**Apply what you read**:
1 > Please answer these questions using the interview text on visualization, one line each:
(a) What jump did the sports psychologist ask the speaker to perform in their mind?
(b) What name does the speaker give the visualization tactic used when coaching executives?
(c) Which performer did the speaker imagine being before a lecture, and at which university was that lecture?
2 > Pick up the interview text on visualization after its final question and continue it.

**Page text**:
# # #

AW: Okay, before I move on to the five rapid fire questions, there is one other sort of tactical thing that I want to ask you about, which is the idea of using visualization in a practice. So just a little bit of context, actually two things. One, when I was a competitive figure skater, we had a sports psychologist help us for a few years. And I have this vivid memory of her, helping us meditate getting us into a really a mindful state, and then encouraging us to do it was do our program or do a jump that you’ve been having some challenges with, and then going out on the ice and doing it. And I just one day, I just let myself be hers, right? I was like, You tell me and I’ll do it. And I was not judging myself. I was totally ignoring what anyone else was thinking about me. And she said, I want you to, in your mind, do the biggest axel jump you’ve ever done. And I went out and I did the biggest axel jump. And she swore I remember she was like, holy BLEEP. That was incredible.  And I was like, that was like an inner body experience. I said, but the thing is, I did it twice because I did it when you helped me visualize it, and then I did it physically. And fast forward to today I’m coaching executives on how to show up with confidence. And one of the tactics that I employ, and I encourage them to employ is visualizing, I call it pirating someone else’s confidence. So you can pirate someone else.  I was talking about imagining that I was Madonna when I walked out on stage to give the biggest lecture at the University of Toronto that I ever gave. And I walked out and I was all mic-ed up and I was like, I’m channeling Madonna. And it made me laugh at myself. But also, I felt like I had her confidence. And then nowadays, when I don’t feel confident, I think about myself in that experience. And I remember how it felt, and I’m visualizing myself again that way. So do you have any comments about using visualization to help us in our practice?

# # #

**Raw data**:

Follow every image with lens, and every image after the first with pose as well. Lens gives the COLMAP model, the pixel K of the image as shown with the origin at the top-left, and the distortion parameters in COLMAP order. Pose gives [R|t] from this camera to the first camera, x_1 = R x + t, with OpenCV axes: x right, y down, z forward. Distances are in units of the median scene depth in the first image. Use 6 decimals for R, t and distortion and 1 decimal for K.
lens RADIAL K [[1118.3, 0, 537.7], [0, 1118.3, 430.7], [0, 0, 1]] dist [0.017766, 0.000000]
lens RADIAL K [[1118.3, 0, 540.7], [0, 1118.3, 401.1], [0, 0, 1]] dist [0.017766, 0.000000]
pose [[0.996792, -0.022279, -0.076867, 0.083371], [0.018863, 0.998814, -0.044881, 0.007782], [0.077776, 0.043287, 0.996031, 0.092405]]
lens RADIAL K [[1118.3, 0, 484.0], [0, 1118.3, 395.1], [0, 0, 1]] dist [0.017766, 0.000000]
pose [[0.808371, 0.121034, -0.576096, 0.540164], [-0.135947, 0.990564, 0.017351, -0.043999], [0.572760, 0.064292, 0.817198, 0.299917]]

# # #

**Responses by task**:
1 >
(a) The biggest axel jump the speaker had ever done.
(b) Pirating someone else's confidence.
(c) Madonna, at the University of Toronto.

2 >
NK: It’s a really good question. I would say I like your example of channeling Madonna. I’d like to challenge you and ask you what was it about Madonna that caused you to show up that way on because it wasn’t really Madonna? It was something about her.

AW: Her swagger. She’s got swagger, man.

NK: So yeah, so that’s exactly what it is. It’s that’s your why. That was your why and your Who.

AW: Okay.

NK: It’s something that I’ve been looking at. Because if Okay, so as podcasters anytime I listen to Terry Gross, I’m like, oh, Terry Gross. I just love her.

AW: I adore her.

NK: Uh huh. I and then I let my, I start to hear myself go: I want to be just like Terry, I want to be Terry Gross. And then I stopped myself and said, Okay, what’s so magnetic to you about Terry Gross? What is the inspiration? What do you admire? What is that thing? It’s the confidence is the comfort in her skin. It’s the aplomb. It’s the calm.

AW: She she’s a phenomenal listener. And she’s so empathetic. Oh, my gosh. Yeah.

NK: So once I identified those things. So I said, well, that kind of experience comes through practice. Yeah, it comes through practice. So I’m just gonna practice my craft, and try to show up in those ways that I admire.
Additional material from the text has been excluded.